Verwundert beeilte sich Catarina, ihr zu folgen, und fragte sich dabei, was das zu bedeuten hatte. Als sie in die Scheune kam, hielt Julia ihren ältesten Bruder am Arm.
»Bracken, schnell, wir müssen uns sputen.«
Er betrachtete Julia unter zusammengezogenen Brauen, ehe er sich aus ihrem Griff befreite. »Warum?«
»Cat hat gesagt, dass Männer da waren, die dich gesucht haben.«
Er fluchte.
Cat runzelte die Stirn, als sie schließlich begriff, was vor sich ging. »Du bist Faucon?«
Seine Miene spiegelte keinen Stolz wider, zeigte nur tiefe Müdigkeit und Resignation. »Ja, allerdings. Schau mich nicht so an, Cat. Man hat sich dein Leben lang um dich gekümmert. Du kannst dir nicht vorstellen, wie es ist, die Verantwortung dafür zu tragen, dass deine Lieben wohlgenährt und gesund sind. Glaub mir, das bringt dich dazu, Sachen zu tun, derer du dich nie für fähig gehalten hättest.«
»Hunger kennt keine Moral«, bemerkte Lochlan ruhig.
Sie sah die Erleichterung in Brackens Augen, als er begriff, dass da jemand war, der ihn nicht für das verurteilte, was er getan hatte, um seine Geschwister zu schützen. Cat bemühte sich, nicht schlecht von ihm zu denken. Aber man hatte ihr von der Wiege an beigebracht, dass es besser war, zu verhungern, als einen Bissen für sich einem anderen wegzunehmen.
Doch ihre Moral war nie auf die Probe gestellt worden, und sie kannte Bracken als gerechten, anständigen Mann. Wenn er gestohlen hatte, dann war ihm schlicht nichts anderes übrig geblieben.
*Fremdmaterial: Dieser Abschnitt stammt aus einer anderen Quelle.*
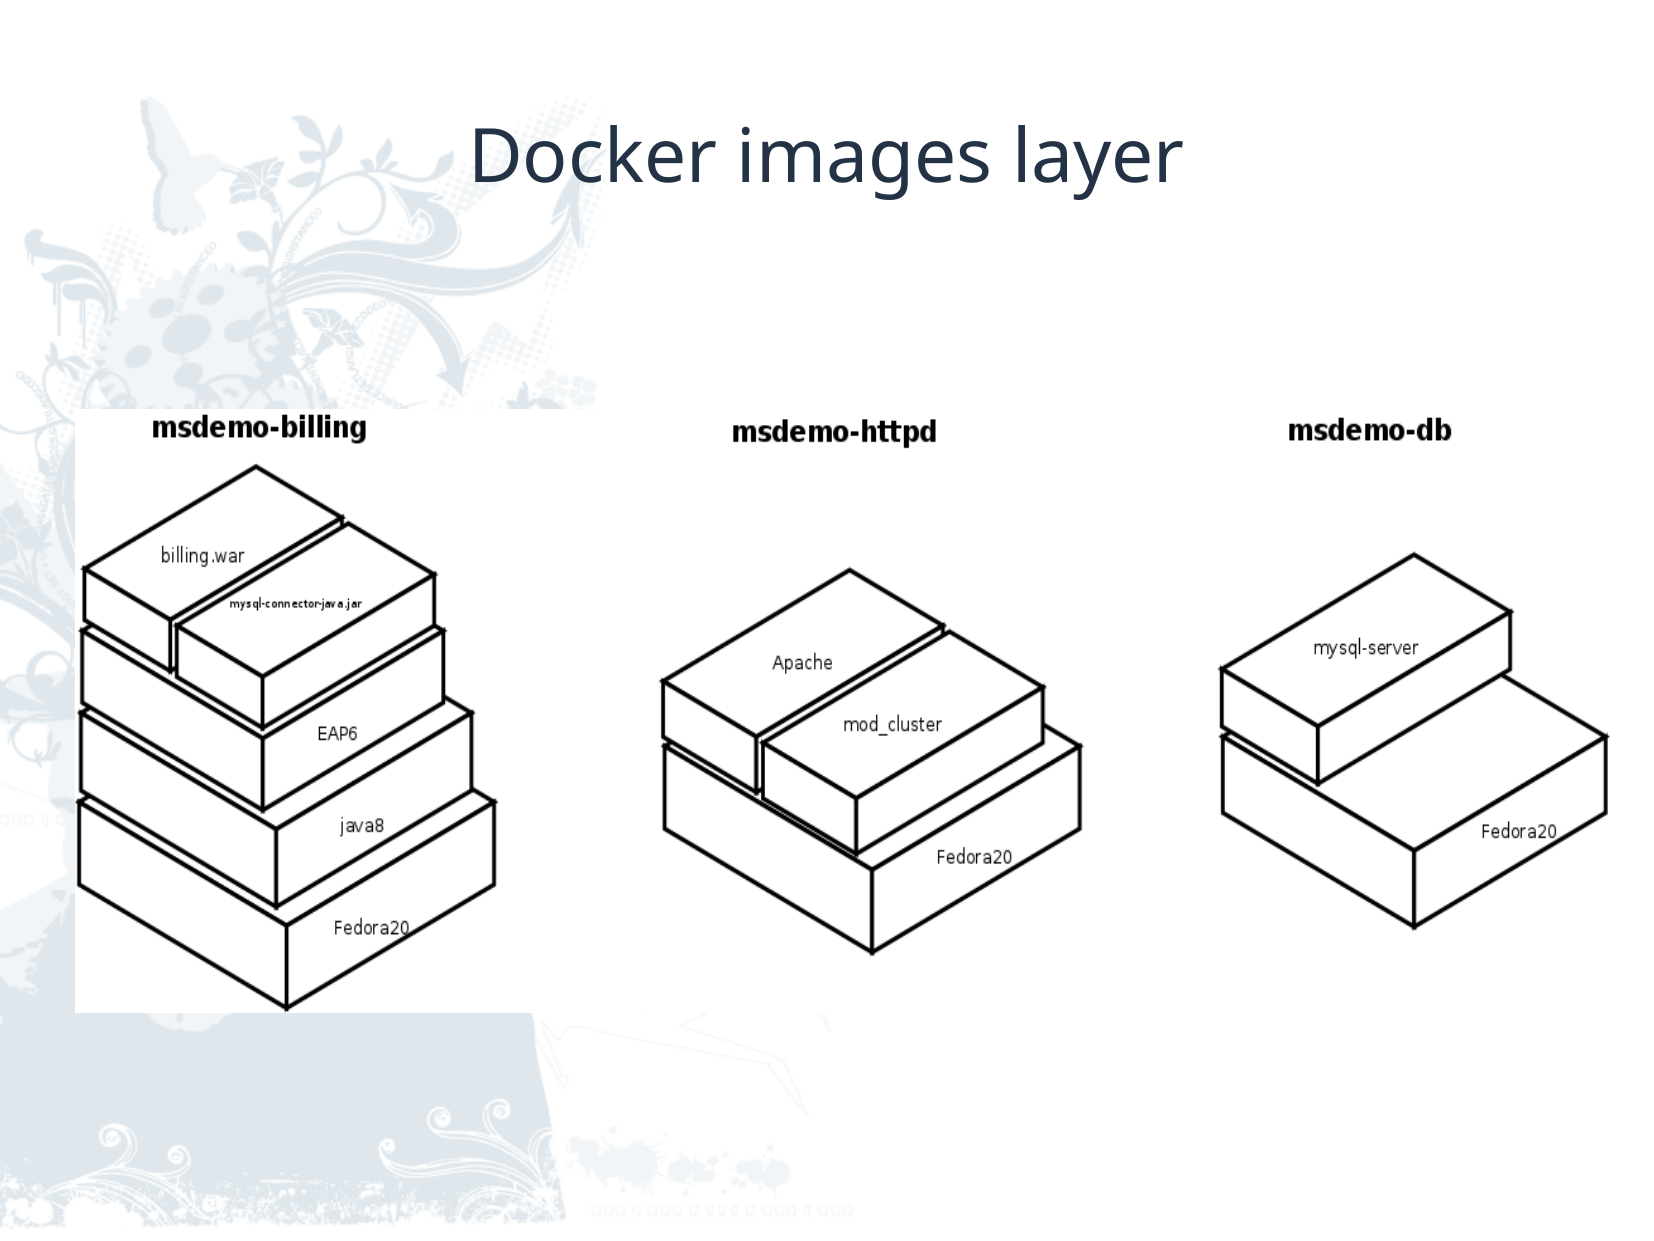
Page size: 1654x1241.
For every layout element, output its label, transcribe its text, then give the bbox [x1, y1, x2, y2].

picture [0, 0, 1654, 1241]
title Docker images layer [82, 49, 1571, 257]
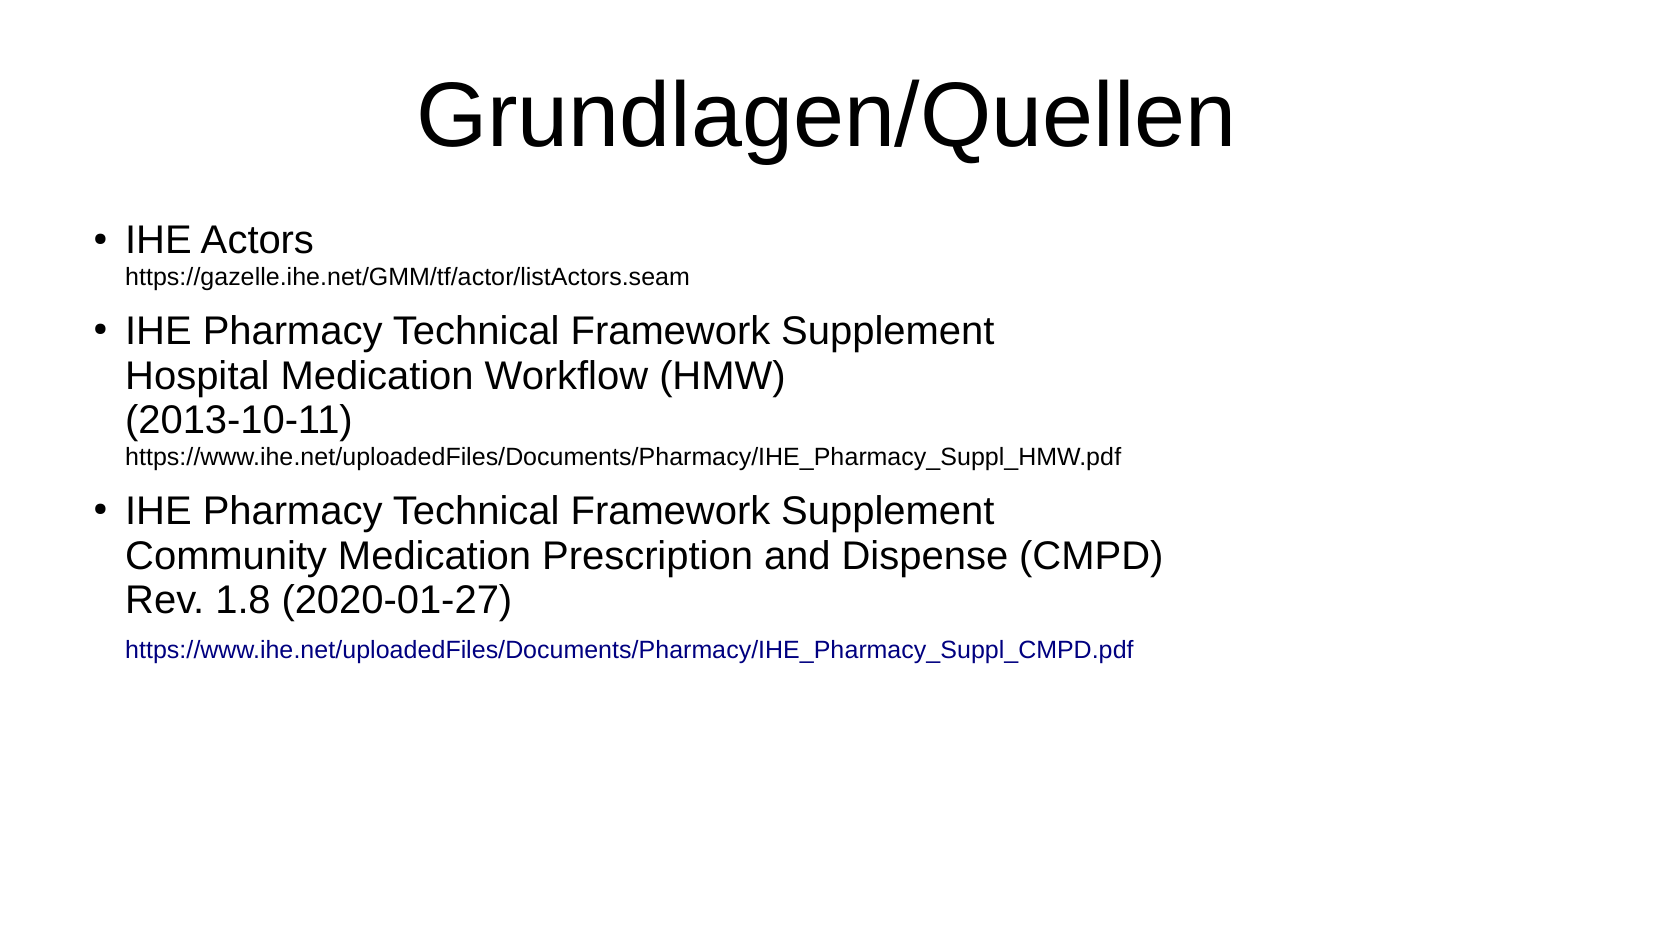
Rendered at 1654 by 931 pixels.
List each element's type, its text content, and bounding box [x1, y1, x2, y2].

list IHE Actors https://gazelle.ihe.net/GMM/tf/actor/listActors.seam IHE Pharmacy Technical Framework Supplement Hospital Medication Workflow (HMW) (2013-10-11) https://www.ihe.net/uploadedFiles/Documents/Pharmacy/IHE_Pharmacy_Suppl_HMW.pdf IHE Pharmacy Technical Framework Supplement Community Medication Prescription and Dispense (CMPD) Rev. 1.8 (2020-01-27) https://www.ihe.net/uploadedFiles/Documents/Pharmacy/IHE_Pharmacy_Suppl_CMPD.pdf [82, 217, 1571, 758]
title Grundlagen/Quellen [82, 37, 1571, 193]
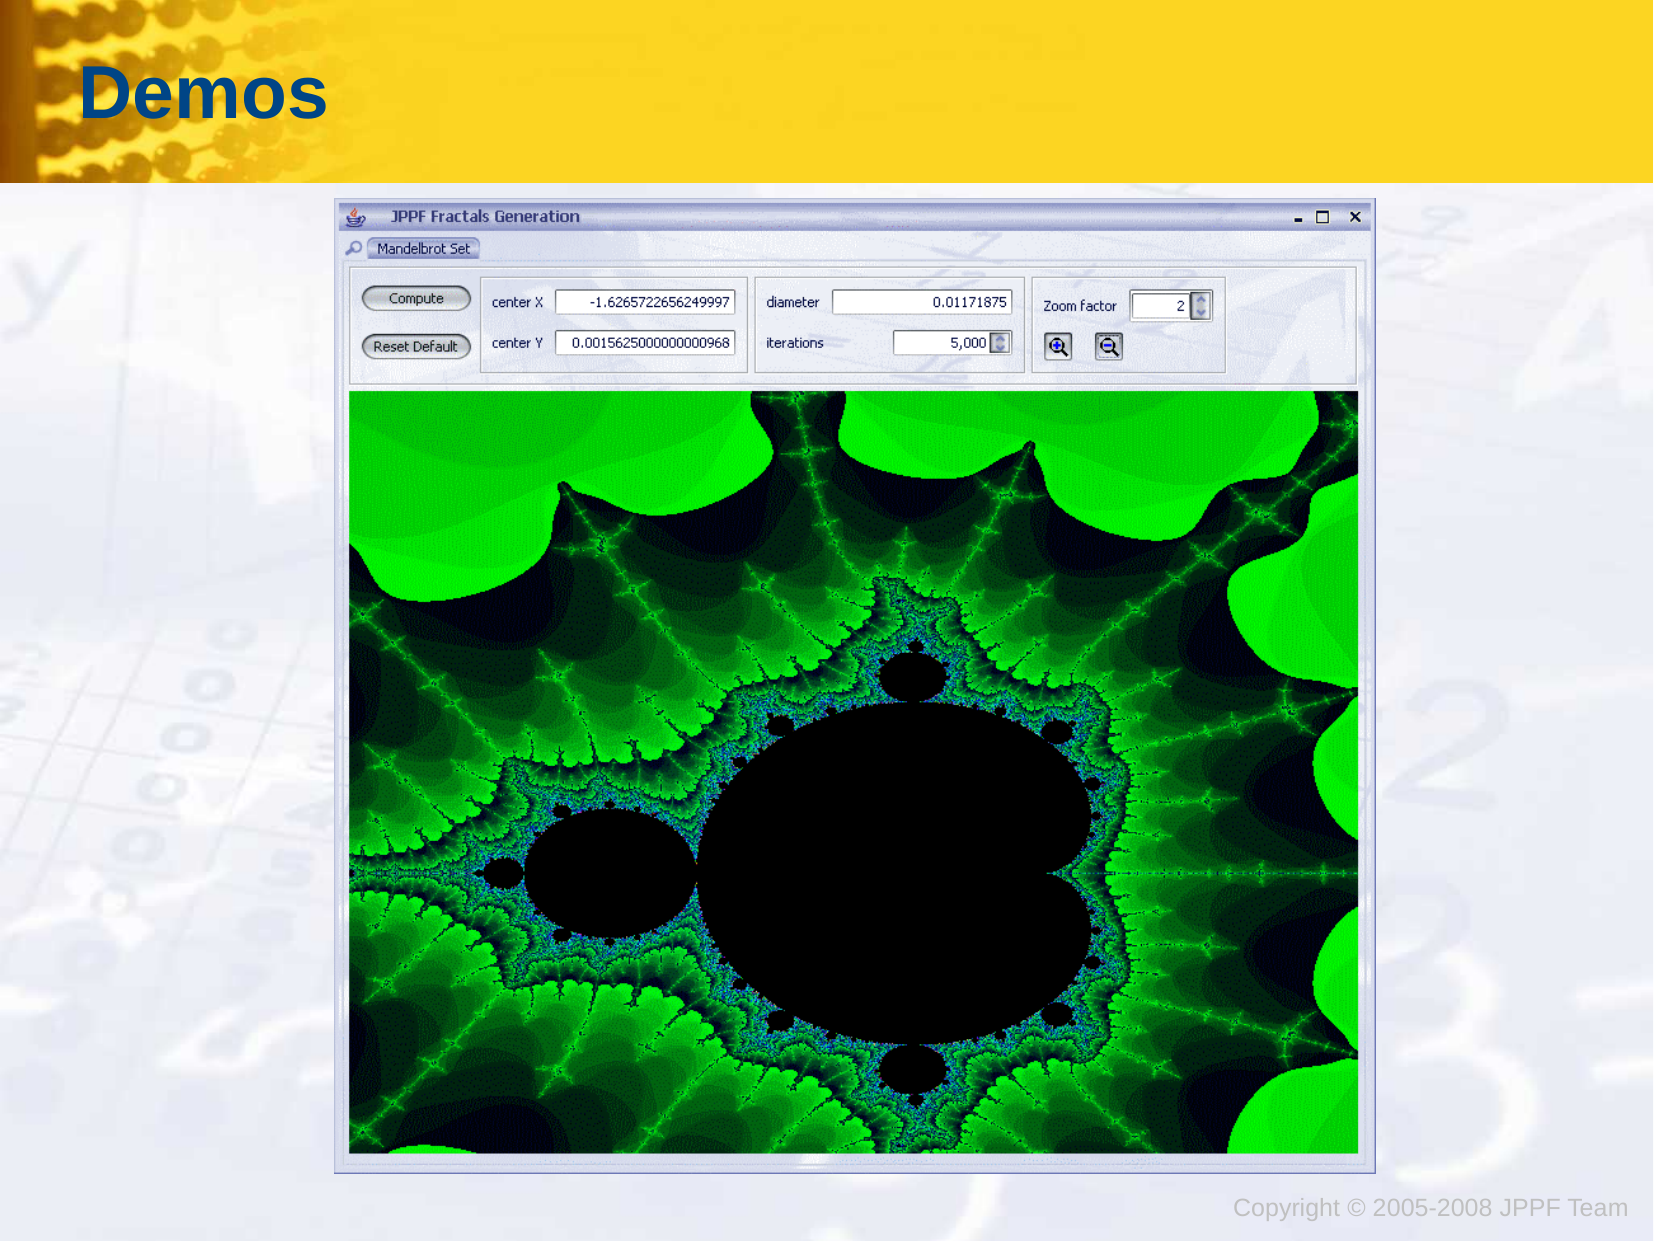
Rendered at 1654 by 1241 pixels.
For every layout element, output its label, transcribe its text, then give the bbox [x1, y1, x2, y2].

picture [0, 0, 1654, 1241]
title Demos [78, 25, 1567, 161]
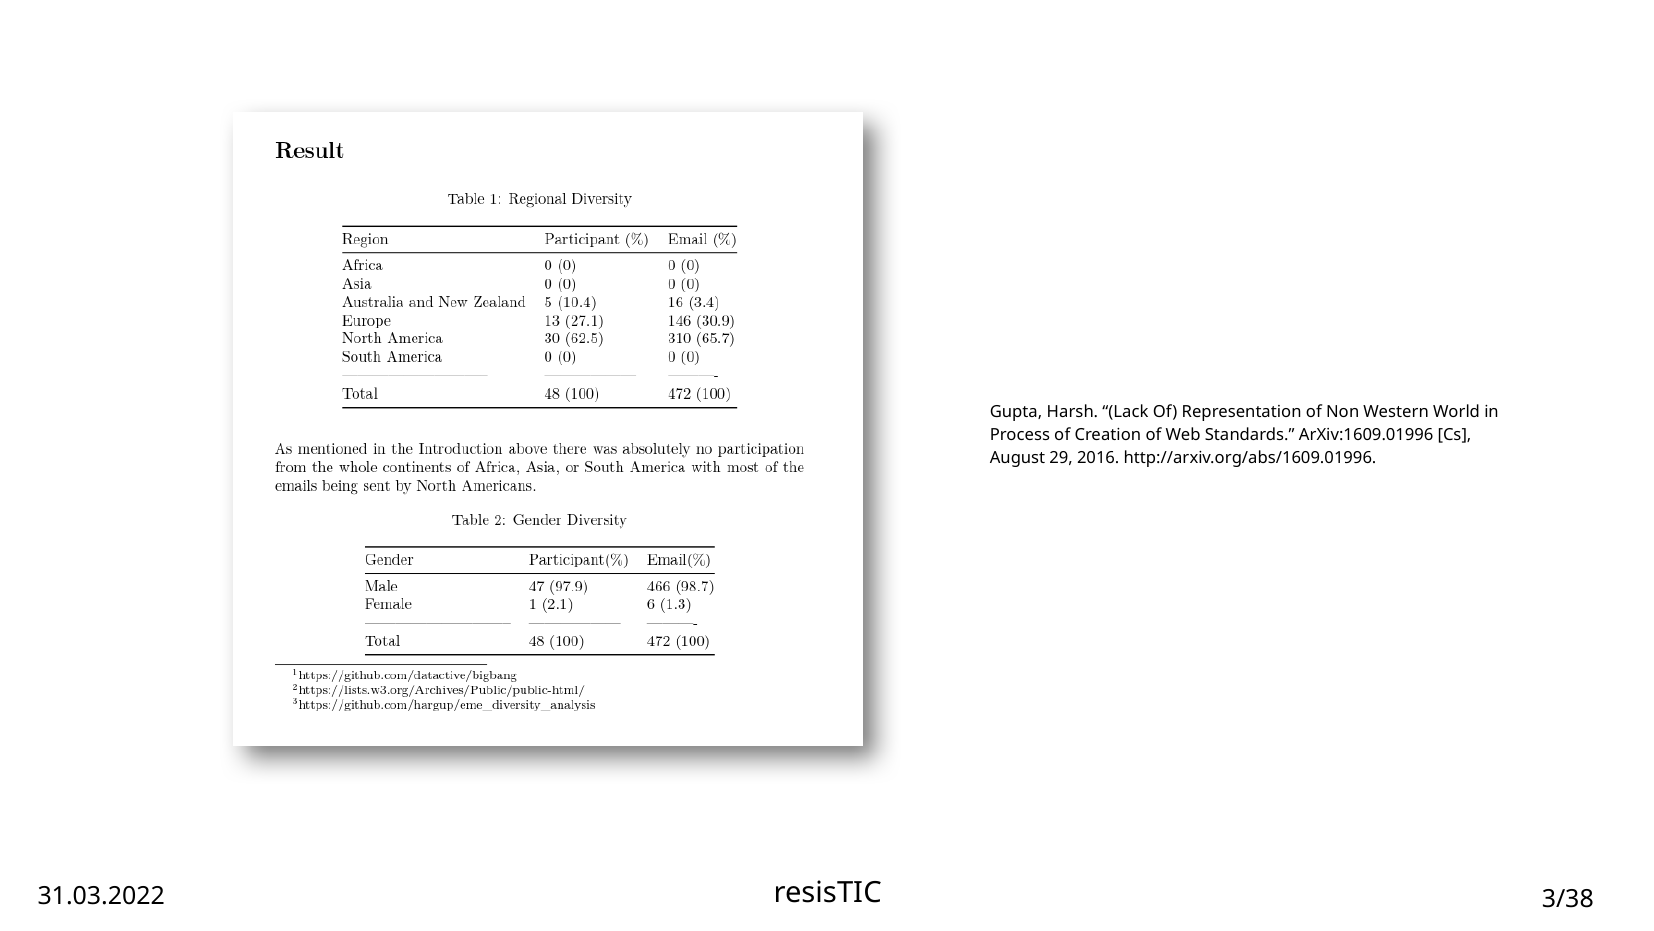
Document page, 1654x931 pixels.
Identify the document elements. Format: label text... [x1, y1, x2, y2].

text_box Gupta, Harsh. “(Lack Of) Representation of Non Western World in Process of Creation of Web Standards.” ArXiv:1609.01996 [Cs], August 29, 2016. http://arxiv.org/abs/1609.01996. [975, 391, 1538, 488]
text_box 3/38 [1383, 873, 1609, 919]
picture [233, 112, 863, 746]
Cat lächelte verständnisvoll. »Ich verdamme dich nicht, Bracken. Es schmerzt nur zu erfahren, wozu du gezwungen warst.«
Sein Blick bohrte sich in ihren. »Glaub mir, niemand bedauert das mehr als ich.«
Cat ging zu ihm und umarmte ihn. »Du bist ein guter Mann, Bracken, ich weiß das sehr wohl. Hab keine Angst, dass ich nun schlecht von dir denke.«
»Danke«, flüsterte er, ehe er einen Schritt zurück machte, als sei er verlegen von ihrem Tun.
»Wir müssen sicherstellen, dass niemand ihn wiedererkennt.« Lochlan öffnete seine Satteltaschen und holte zwei von seinen Waffenröcken heraus. »Bryce wird der Rock noch etwas groß sein, aber Euch müsste er recht gut passen.«
Cat bemerkte, wie Bracken mit den Händen über den feinen Stoff strich. Es war leicht zu erkennen, dass er nicht damit gerechnet hatte, so etwas jemals wieder zu berühren. Niemand würde die Geschwister in solchen Kleidern für Bauern oder Strauchdiebe halten.
Lochlans Idee aufgreifend fischte sie eines ihrer neuen Kleider heraus und reichte es Julia, die wie ein Kind am Weihnachtstag vor Freude strahlte.